Opposites provide for Fascination
Yet bonded relationships need not become boring. Opposites help in that they aid the enchantment with each other and generally enlarge life for both. So, be eager to enchant and surrender yourself to the other. Amorous love is not only erotic but also playful love. The delights of amorous intimacy − and not mere sex − are what make life worth living.
Mark Anthony and Cleopatra were apparently fascinated by each other. Despite this, their bond did not end well as the common ground of empire building was politically unstable and shifting under their feet. Do not build your house on quicksand.
All opposites attract? Some opposites make people repel each other instead of fascinating and uniting them. Many opposites are insurmountable, no matter any personal goodwill. Don’t be fooled by others’ compelling advice. Too often, kin and peers speak out of self-interest more than anything else. There’s no shame in breaking up when staying would be hurtful.
Some believe that similarities and opposites can be identified and evaluated in terms of their compatibilities based on character traits and/or personality types. That may very well be so, but who is an expert in that? And who can tell which character trait or personality type goes well together with another or not? Two people may bond on several levels, channels, or domains that anyone, especially a quaint one, can be so powerful as to make prominent others rather irrelevant.
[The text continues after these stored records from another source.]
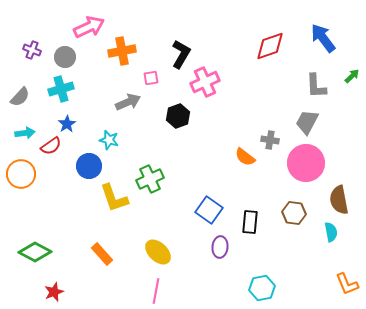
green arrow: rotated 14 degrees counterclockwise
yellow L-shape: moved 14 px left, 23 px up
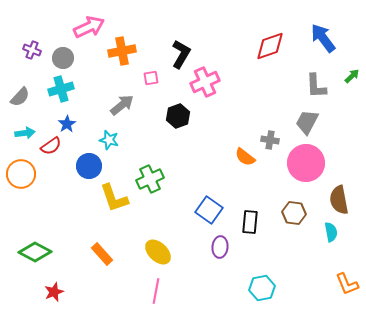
gray circle: moved 2 px left, 1 px down
gray arrow: moved 6 px left, 3 px down; rotated 15 degrees counterclockwise
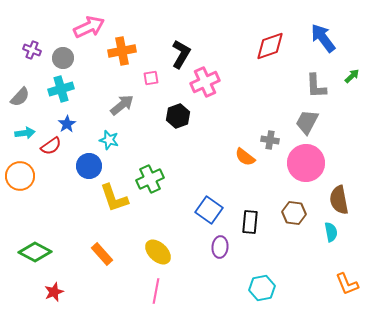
orange circle: moved 1 px left, 2 px down
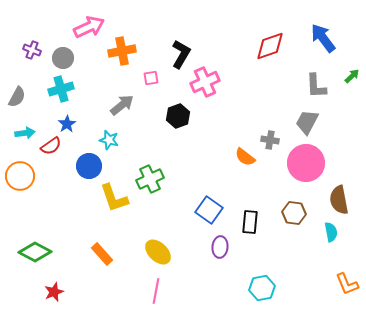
gray semicircle: moved 3 px left; rotated 15 degrees counterclockwise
Again, the same taxonomy used in Unpacking Love may serve as one of perhaps many frameworks or models to evaluate opposites. If one of the partners is really into devotion to a deity and takes his or her daily clues from revelation, and the other is into playful sex during day and night and to no end, how is that going to work out in the long run?
Opposites attract, they say. Sure, they may fascinate for a while, maybe even for a long while, but for the span of a shared life?
Now, the male / female dichotomy seems to have the best record in human history. Children do well in that scenario. But I have encountered heterosexual couples where one partner seems to be dying of boredom with the other. At other times both seem to be afflicted with that condition, as in the case of the couple falling asleep together in a movie theatre.
Opposites matter as some may empower and others diminish a promising partner’s self.
A great little book to buy and read now would be 101 Questions to Ask Before You Get Engaged by H. Norman Wright, 2004, Harvest House Publishers. The book’s content makes for a great checklist as is not academic, preachy, or anything that could annoy a sincere reader, religious or not. It is just to the point that its title makes. Books convey personal content more extensively than introductory websites like truelove.singles can do.
Consider the framework of the three steps of how people may select a mate: liking, similarities, and opposites; and follow that up with going over the 101 Questions once a promising single is in sight. It is very possible for anyone to craft their own comprehensive checklist. That is part and parcel of the ‘labor of love’ effort.